PROBLEM REQUIREMENTS: Reproduce the lines below word for word, without the pictures.

EXERCISE INPUT:
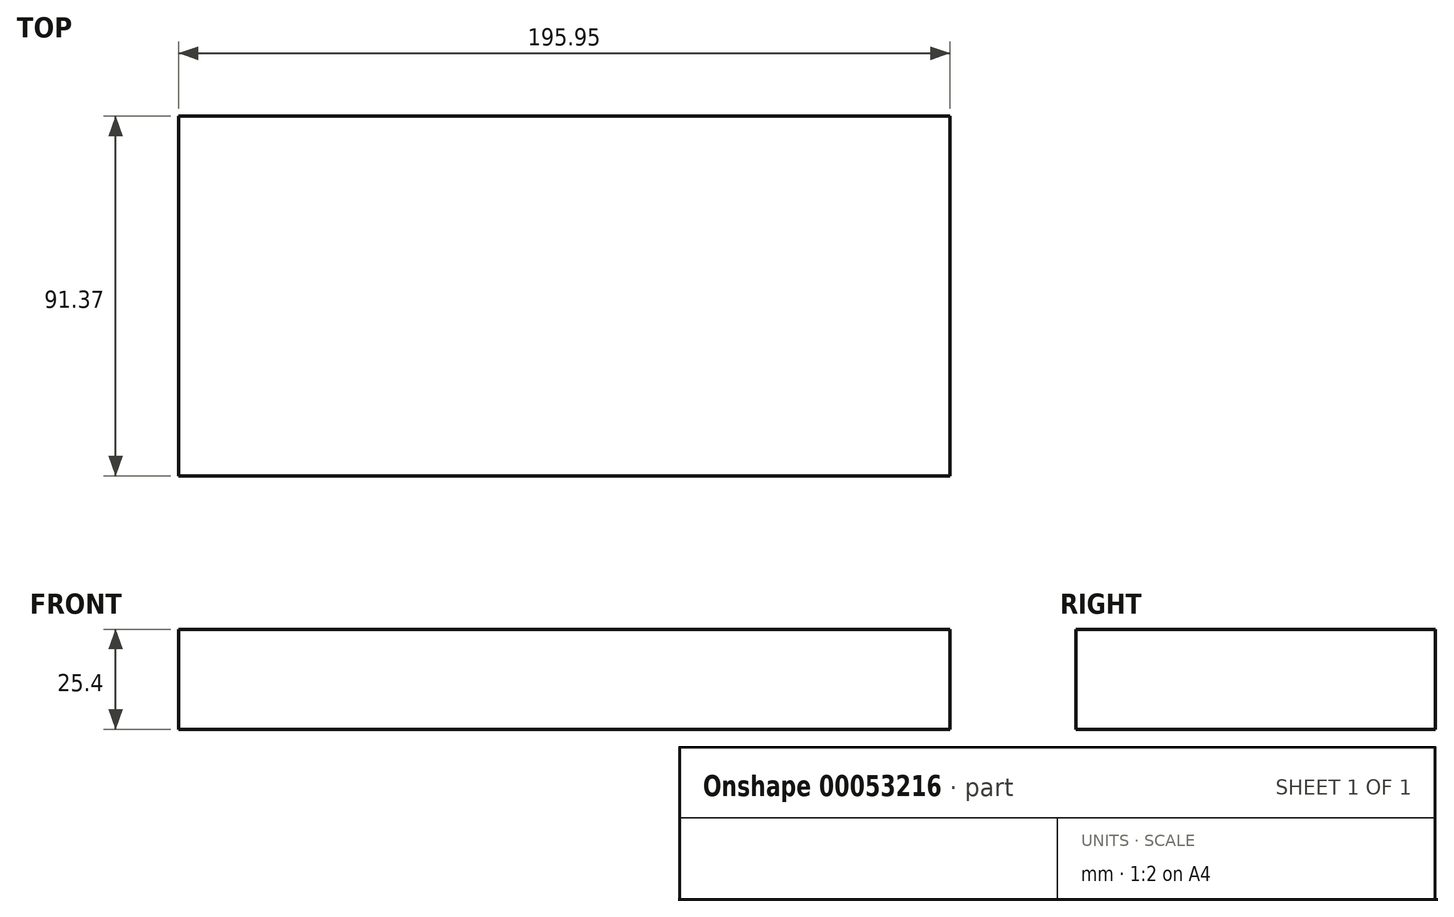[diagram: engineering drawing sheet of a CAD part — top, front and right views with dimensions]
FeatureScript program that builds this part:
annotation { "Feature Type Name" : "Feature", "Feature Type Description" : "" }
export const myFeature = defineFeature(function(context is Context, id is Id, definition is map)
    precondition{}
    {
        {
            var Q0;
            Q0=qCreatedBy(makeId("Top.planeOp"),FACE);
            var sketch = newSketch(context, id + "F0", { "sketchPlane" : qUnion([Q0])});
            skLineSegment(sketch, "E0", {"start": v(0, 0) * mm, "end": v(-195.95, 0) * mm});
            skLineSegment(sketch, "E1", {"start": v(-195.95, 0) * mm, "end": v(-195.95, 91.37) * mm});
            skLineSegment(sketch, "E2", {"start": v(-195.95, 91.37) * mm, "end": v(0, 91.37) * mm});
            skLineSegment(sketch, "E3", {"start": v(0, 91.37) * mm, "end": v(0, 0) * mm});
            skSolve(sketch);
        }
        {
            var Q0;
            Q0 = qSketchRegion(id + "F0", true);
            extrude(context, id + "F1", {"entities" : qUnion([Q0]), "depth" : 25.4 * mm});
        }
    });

FINISHED TASK:
[diagram: engineering drawing sheet of a CAD part — top, front and right views with dimensions]
FeatureScript program that builds this part:
annotation { "Feature Type Name" : "Feature", "Feature Type Description" : "" }
export const myFeature = defineFeature(function(context is Context, id is Id, definition is map)
    precondition{}
    {
        {
            var Q0;
            Q0=qCreatedBy(makeId("Top.planeOp"),FACE);
            var sketch = newSketch(context, id + "F0", { "sketchPlane" : qUnion([Q0])});
            skLineSegment(sketch, "E0", {"start": v(0, 0) * mm, "end": v(-195.95, 0) * mm});
            skLineSegment(sketch, "E1", {"start": v(-195.95, 0) * mm, "end": v(-195.95, 91.37) * mm});
            skLineSegment(sketch, "E2", {"start": v(-195.95, 91.37) * mm, "end": v(0, 91.37) * mm});
            skLineSegment(sketch, "E3", {"start": v(0, 91.37) * mm, "end": v(0, 0) * mm});
            skSolve(sketch);
        }
        {
            var Q0;
            Q0 = qSketchRegion(id + "F0", true);
            extrude(context, id + "F1", {"entities" : qUnion([Q0]), "depth" : 25.4 * mm});
        }
    });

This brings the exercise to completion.